Jej samochód wpadł w poślizg i utknęła na przejeździe kolejowym. Jadący pociąg rozerwał pojazd na dwie części

O ogromnym szczęściu może mówić kobieta, która cudem uniknęła śmierci po tym, jak jej samochód utknął na przejeździe kolejowym. Kierująca zdążyła uciec z pojazdu, zanim pociąg rozerwał go na dwie części.

Do zdarzenia doszło wczoraj, w godzinach popołudniowych, w miejscowości Rogusko, koło Środy Wielkopolskiej.

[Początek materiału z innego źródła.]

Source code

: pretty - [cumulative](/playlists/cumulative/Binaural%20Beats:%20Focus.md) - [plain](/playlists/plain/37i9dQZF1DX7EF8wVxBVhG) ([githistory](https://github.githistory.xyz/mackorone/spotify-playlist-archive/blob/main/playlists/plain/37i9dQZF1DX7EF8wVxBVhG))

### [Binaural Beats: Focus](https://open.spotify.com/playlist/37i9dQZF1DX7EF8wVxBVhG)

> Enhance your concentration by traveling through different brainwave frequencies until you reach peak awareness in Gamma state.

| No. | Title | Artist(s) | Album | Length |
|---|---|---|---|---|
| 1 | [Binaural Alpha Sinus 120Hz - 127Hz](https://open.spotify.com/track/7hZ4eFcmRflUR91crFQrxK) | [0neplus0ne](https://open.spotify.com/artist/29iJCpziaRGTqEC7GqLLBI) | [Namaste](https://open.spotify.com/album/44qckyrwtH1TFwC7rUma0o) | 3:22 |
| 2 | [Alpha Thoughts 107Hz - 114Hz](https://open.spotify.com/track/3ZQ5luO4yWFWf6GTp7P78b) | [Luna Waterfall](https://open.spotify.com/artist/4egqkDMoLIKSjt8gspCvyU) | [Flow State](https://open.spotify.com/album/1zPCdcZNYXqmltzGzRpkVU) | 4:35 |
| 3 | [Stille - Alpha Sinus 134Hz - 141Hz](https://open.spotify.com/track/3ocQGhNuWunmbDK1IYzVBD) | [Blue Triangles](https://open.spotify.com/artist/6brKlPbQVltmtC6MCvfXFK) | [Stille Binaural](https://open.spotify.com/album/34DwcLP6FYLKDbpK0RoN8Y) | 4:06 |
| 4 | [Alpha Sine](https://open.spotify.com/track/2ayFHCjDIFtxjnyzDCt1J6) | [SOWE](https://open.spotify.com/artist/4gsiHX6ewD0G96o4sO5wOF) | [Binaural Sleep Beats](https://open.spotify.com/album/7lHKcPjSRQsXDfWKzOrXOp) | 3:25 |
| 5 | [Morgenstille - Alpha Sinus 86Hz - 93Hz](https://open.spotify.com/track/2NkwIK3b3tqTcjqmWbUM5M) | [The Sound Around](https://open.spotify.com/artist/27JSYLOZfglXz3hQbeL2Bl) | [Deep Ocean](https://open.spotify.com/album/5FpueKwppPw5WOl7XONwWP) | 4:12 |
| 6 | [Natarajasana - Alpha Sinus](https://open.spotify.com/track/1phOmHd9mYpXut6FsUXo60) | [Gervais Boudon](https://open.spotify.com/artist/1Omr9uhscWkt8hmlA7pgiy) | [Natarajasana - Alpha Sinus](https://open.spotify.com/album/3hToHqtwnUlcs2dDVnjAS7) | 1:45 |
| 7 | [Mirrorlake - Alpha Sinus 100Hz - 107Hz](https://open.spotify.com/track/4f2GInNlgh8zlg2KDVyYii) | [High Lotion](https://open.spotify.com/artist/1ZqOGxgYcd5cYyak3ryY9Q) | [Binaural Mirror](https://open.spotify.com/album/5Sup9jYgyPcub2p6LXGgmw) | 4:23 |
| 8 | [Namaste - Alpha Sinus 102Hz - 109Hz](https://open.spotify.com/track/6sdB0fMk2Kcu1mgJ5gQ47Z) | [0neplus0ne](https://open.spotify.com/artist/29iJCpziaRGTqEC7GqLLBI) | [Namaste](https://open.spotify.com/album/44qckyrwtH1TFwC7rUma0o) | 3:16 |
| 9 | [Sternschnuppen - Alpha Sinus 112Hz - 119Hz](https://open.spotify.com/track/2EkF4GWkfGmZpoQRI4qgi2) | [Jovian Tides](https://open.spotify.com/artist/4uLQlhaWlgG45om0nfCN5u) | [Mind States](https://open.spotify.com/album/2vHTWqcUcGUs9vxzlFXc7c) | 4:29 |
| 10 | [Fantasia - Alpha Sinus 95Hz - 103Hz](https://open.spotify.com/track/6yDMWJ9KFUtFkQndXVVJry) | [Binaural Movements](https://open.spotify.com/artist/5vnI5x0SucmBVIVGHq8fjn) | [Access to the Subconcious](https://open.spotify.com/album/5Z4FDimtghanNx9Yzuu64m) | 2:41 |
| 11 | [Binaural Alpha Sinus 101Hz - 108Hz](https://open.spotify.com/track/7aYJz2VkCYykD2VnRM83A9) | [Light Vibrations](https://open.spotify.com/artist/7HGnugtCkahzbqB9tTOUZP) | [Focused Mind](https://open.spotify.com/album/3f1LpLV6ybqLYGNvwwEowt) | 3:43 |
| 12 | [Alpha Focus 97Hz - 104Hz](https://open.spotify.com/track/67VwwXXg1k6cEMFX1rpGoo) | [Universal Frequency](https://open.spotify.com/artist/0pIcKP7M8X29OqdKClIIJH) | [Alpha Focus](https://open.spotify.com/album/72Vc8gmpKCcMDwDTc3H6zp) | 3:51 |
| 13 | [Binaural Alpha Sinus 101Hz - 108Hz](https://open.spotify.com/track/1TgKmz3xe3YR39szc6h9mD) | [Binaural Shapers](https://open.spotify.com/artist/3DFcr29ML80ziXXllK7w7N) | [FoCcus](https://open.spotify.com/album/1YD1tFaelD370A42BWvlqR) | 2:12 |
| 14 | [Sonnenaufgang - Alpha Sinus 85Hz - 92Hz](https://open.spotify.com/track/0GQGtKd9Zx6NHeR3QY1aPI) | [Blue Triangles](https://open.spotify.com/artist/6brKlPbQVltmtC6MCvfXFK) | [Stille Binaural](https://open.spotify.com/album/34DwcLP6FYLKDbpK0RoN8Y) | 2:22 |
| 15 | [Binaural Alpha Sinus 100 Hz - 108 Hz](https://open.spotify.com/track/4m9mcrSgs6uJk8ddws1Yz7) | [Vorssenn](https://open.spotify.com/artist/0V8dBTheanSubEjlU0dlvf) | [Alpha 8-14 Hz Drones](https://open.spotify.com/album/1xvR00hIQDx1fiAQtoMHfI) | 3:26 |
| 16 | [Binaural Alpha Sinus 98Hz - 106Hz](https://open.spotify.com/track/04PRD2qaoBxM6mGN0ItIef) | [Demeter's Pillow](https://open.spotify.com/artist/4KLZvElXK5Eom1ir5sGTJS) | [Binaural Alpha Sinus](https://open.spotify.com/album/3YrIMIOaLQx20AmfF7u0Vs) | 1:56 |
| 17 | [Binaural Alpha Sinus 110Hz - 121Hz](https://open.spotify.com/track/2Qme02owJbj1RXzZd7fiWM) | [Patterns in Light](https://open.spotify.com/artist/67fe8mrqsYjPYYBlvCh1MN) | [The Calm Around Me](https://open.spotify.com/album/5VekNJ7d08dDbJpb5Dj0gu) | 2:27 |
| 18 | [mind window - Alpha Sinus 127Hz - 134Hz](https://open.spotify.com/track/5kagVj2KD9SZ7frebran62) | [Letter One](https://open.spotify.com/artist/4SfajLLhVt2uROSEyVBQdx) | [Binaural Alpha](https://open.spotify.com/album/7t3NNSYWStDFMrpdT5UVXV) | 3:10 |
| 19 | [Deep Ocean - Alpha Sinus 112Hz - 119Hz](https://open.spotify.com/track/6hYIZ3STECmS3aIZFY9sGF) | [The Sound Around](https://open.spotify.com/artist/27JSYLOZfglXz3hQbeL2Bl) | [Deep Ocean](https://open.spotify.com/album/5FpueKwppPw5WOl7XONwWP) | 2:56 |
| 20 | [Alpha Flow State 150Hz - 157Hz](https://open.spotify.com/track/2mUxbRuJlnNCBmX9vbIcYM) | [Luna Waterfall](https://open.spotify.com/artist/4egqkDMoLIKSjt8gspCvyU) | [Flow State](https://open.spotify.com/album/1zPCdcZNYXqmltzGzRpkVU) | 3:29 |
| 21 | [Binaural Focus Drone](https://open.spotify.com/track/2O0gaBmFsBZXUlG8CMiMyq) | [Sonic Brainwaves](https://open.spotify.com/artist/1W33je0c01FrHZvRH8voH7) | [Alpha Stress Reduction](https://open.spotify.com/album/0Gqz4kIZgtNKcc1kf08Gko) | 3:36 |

Kobieta prowadząca samochód marki Daewoo Tico, wjechała na przejazd kolejowy. W pewnym momencie, pojazd wpadł w poślizg i jedno z kół wpadło na tory, przez co pojazd utknął na przejeździe.

Nie mogąc wyjechać i widząc nadjeżdżający pociąg osobowy, kobieta wybiegła z samochodu i odsunęła się jak najdalej. Chwilę później, maszyna rozerwała go na dwie części.

W pociągu relacji Łódź Kaliska – Poznań Główny jechało około 200 pasażerów. Policjanci upewnili się, że nikt nie został poszkodowany i nie wymaga pomocy medycznej. Nic, poza szokiem i stresem, nie stało się także 32-letniej kierującej Tico.